On the ground floor, as I looked over a section dedicated to local writers, my eye fell on a slim little book (fewer than 120 pages) titled If the River is Hidden, which, the blurb on the back told me, “charts the journey of two writers from the source to the mouth of the Bann, Northern Ireland’s longest river”. Dipping inside, I read the first line of the preface: “She is driving south down the A26 from Portstewart…”
Portstewart is my home town, and the Bann enters the sea at the Barmouth, at the end of the Strand, which is one of my favourite places to run — a place where, I’ve sometimes joked, I want my ashes scattered when I’ve run out of time. How, I wondered, had I missed this book, which came out in 2022?

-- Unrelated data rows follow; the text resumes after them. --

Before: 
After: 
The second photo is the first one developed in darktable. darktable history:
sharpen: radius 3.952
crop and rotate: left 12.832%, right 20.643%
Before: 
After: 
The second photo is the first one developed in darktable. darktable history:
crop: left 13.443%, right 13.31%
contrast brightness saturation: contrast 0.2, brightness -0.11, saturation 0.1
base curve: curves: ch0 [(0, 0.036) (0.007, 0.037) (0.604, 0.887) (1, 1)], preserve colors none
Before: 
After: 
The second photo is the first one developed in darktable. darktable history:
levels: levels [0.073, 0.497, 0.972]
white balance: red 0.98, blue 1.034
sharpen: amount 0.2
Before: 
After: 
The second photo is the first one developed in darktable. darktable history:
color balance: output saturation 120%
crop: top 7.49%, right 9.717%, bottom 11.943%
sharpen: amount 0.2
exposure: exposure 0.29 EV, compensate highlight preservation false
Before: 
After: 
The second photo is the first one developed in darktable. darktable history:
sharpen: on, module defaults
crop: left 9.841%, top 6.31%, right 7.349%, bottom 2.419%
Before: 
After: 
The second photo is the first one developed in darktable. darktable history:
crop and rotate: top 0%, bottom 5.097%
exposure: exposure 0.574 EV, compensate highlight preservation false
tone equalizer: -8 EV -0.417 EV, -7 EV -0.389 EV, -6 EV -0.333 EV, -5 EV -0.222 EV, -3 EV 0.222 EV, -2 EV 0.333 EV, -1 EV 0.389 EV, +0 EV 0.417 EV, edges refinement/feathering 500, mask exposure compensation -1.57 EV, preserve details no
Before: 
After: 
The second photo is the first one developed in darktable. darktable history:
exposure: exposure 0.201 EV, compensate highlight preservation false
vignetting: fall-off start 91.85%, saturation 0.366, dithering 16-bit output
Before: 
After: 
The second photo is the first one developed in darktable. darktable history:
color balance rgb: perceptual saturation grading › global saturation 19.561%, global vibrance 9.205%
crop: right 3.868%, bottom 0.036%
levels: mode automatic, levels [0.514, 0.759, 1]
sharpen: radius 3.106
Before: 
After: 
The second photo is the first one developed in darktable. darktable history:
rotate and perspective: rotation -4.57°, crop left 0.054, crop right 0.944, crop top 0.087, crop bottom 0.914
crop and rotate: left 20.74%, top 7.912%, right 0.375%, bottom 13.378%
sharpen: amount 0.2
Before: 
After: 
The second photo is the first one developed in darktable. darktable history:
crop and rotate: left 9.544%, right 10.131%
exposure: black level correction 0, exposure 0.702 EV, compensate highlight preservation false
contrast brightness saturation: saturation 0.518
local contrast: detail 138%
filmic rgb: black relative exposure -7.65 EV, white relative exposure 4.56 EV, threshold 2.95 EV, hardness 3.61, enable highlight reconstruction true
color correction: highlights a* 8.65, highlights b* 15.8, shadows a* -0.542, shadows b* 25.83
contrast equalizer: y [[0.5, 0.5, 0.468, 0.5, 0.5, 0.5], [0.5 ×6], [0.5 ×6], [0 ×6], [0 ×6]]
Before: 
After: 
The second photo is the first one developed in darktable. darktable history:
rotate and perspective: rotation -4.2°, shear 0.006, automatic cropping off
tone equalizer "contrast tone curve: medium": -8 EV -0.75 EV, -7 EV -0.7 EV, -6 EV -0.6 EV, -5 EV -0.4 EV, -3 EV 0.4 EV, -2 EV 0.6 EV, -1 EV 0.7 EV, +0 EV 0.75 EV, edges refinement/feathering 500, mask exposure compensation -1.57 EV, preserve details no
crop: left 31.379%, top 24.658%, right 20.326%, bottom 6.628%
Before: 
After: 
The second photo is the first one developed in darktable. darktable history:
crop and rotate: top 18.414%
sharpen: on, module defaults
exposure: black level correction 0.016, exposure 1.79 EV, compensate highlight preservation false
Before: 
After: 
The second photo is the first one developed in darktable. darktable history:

It’s an innovative collaboration, in poetry and prose, between Cherry Smyth, who grew up in a Protestant family in Portstewart, and Craig Jordan-Baker, who was born in Southampton but had an Irish Catholic grandfather who was raised alongside the river — “in Banbridge town, in the County Down”, as the song has it. Smyth now lives in London, Jordan-Baker in Brighton (hence the book’s appearance with the work of “Local Writers” in the Kemptown shop). She felt that if she was to thrive she would have to leave Northern Ireland; he felt from an early age that he didn’t really belong in England. Together they follow the Bann for its 83 miles, from the Mourne Mountains, through Lough Neagh, to the Atlantic, taking the river, as Smyth puts it, “…through a homeland/ he can’t quite claim and I can’t quite renounce”.
The book is a subtle and attentive portrait of a waterway and the land it runs through; a waterway that’s barely noticed by some who live close by. It’s an inquiry, too, into how we’re shaped by home and roots. It seamlessly embraces myth and legend, history and politics, travel and memoir (and, according to the publisher’s classification, “Fiction”). There are times on the journey when the writers, thanks to man’s handiwork, are driven from the waterside and find that the river is, indeed, hidden. There are moments, too, when, because of the terrain they’re on, or the town they’re in, they are disappointed. Readers won’t be. Having whistled through this miniature marvel once, I’m now following the course, more slowly, again.